start

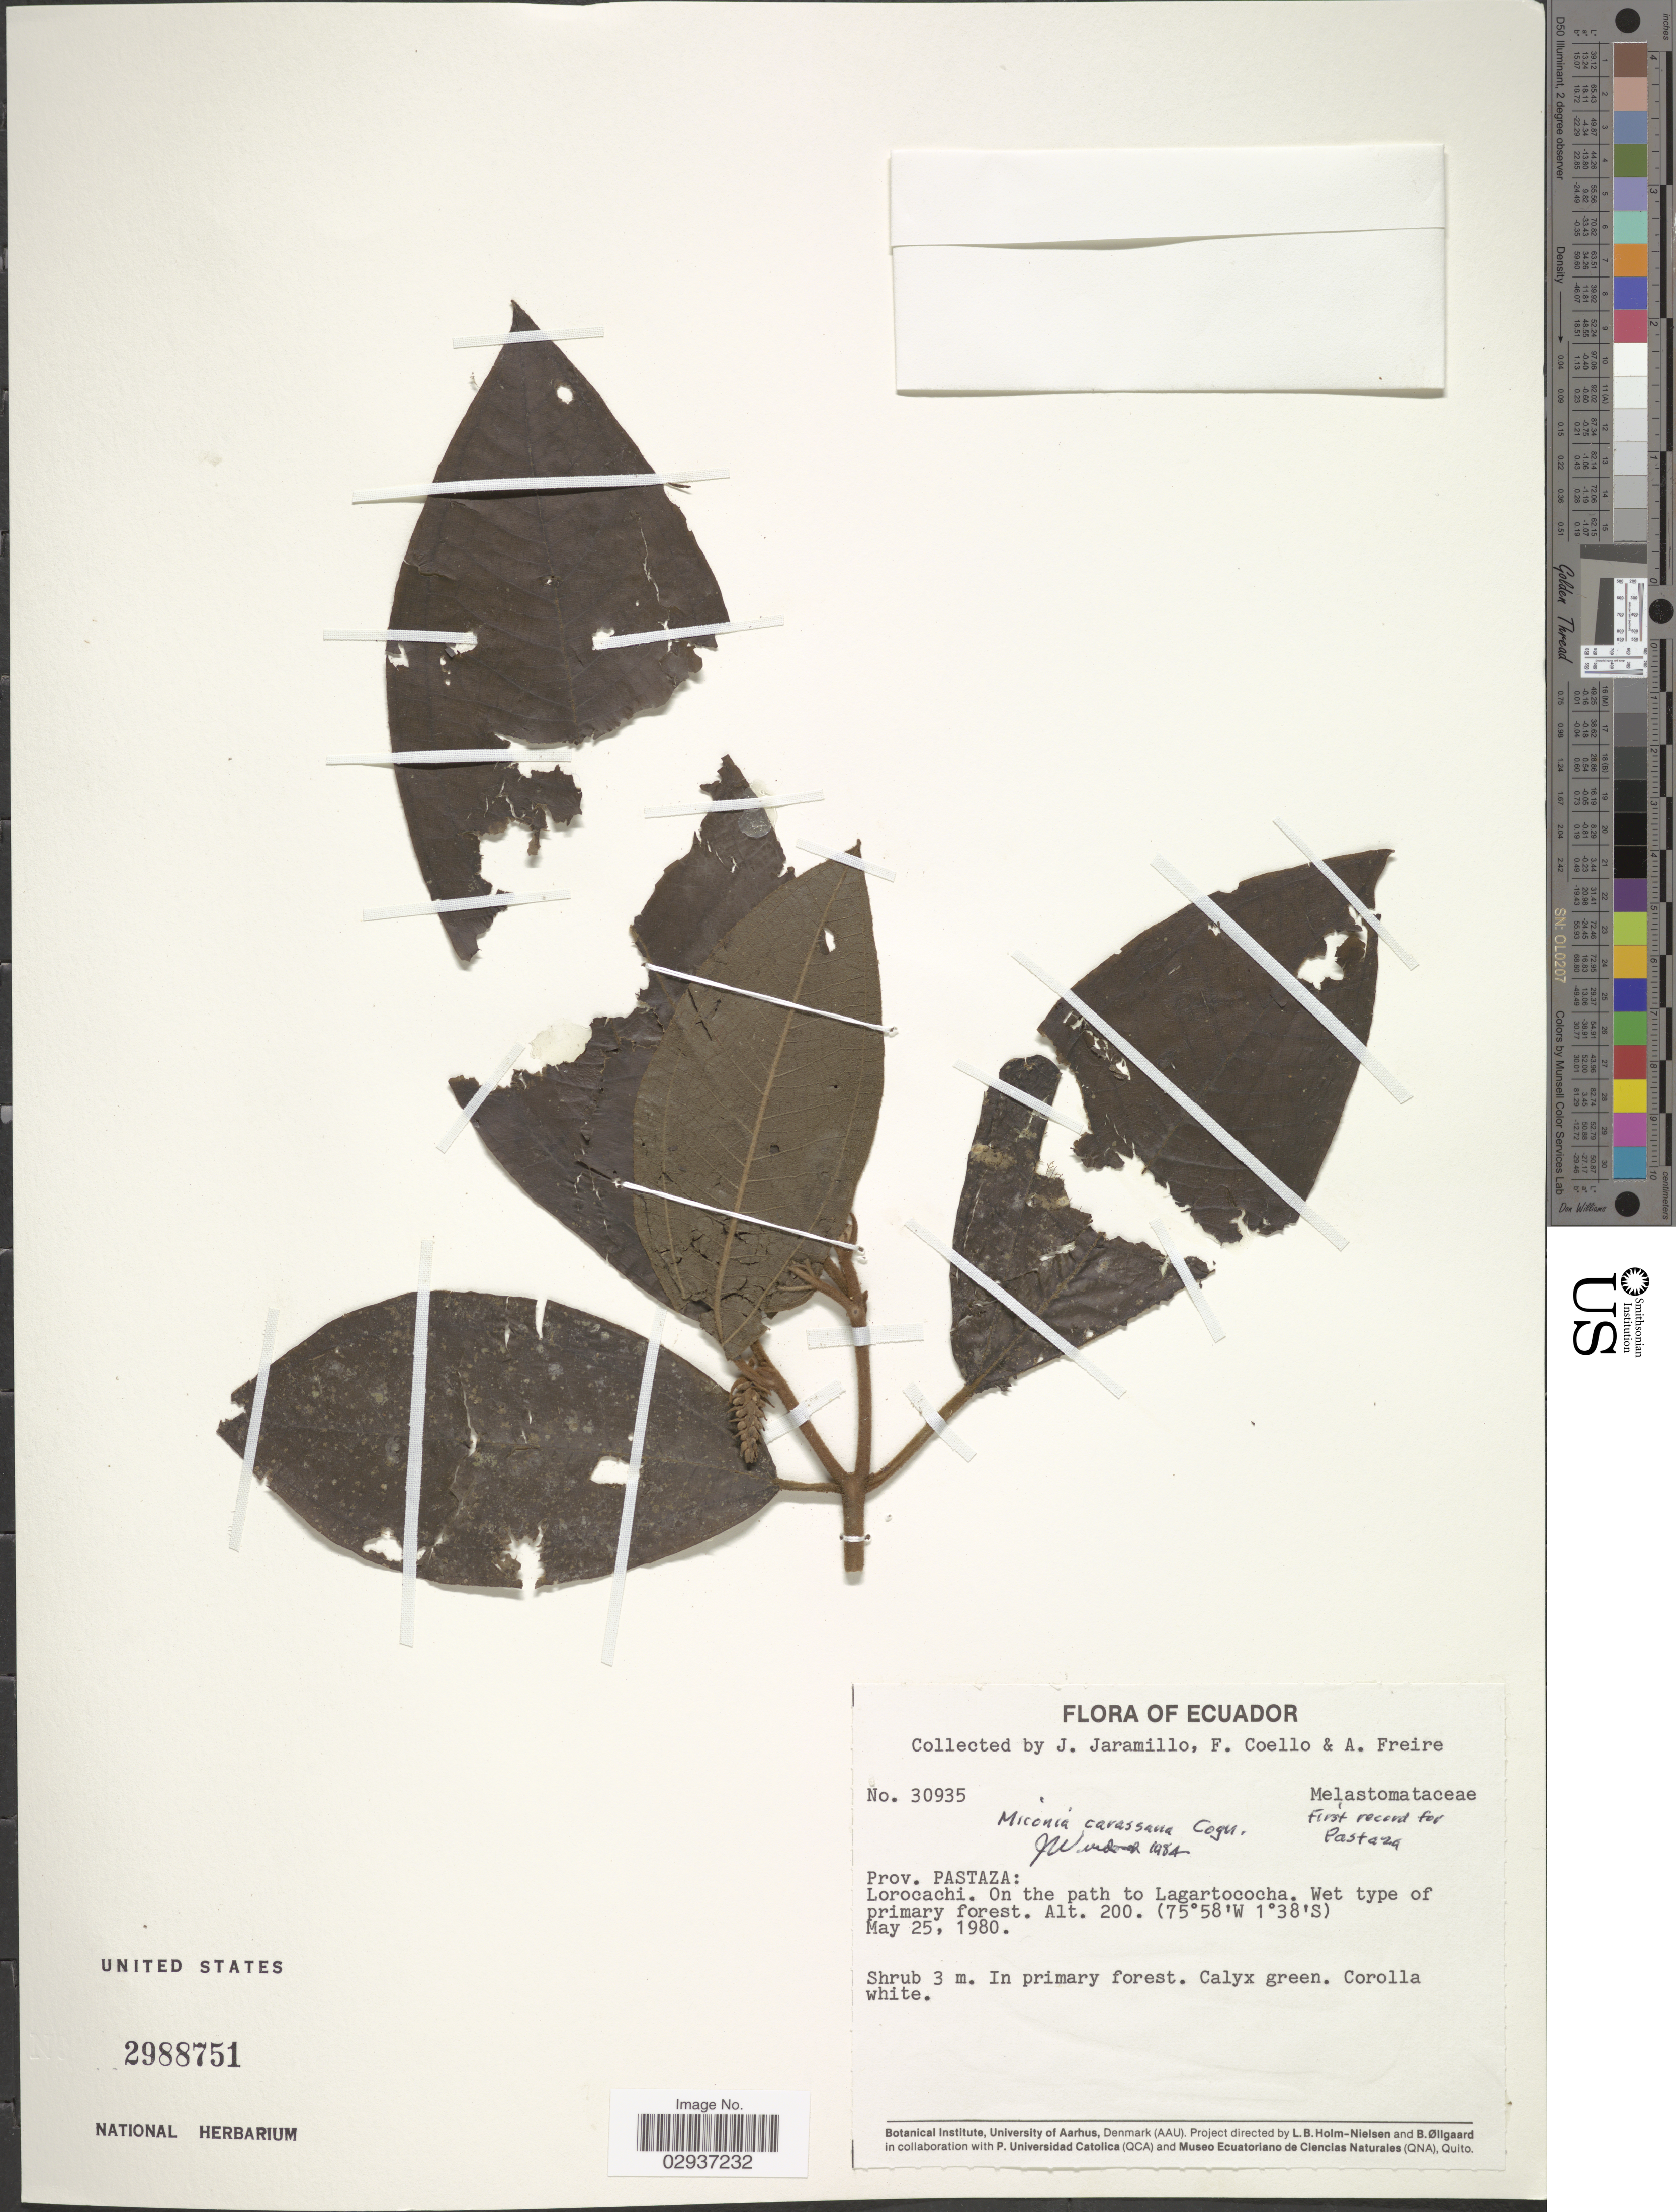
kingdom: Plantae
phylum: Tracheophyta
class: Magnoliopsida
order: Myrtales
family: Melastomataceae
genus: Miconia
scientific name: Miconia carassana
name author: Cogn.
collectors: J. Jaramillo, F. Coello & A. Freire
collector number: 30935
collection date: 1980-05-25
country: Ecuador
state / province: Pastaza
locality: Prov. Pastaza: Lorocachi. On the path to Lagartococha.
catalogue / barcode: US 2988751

end

Convert the stretch from the line containing "collectors: J. Jaramillo, F." through the end of the records into a JSON list of strings, with one string per line and any blank lines omitted.

[
  "collectors: J. Jaramillo, F. Coello & A. Freire",
  "collector number: 30935",
  "collection date: 1980-05-25",
  "country: Ecuador",
  "state / province: Pastaza",
  "locality: Prov. Pastaza: Lorocachi. On the path to Lagartococha.",
  "catalogue / barcode: US 2988751"
]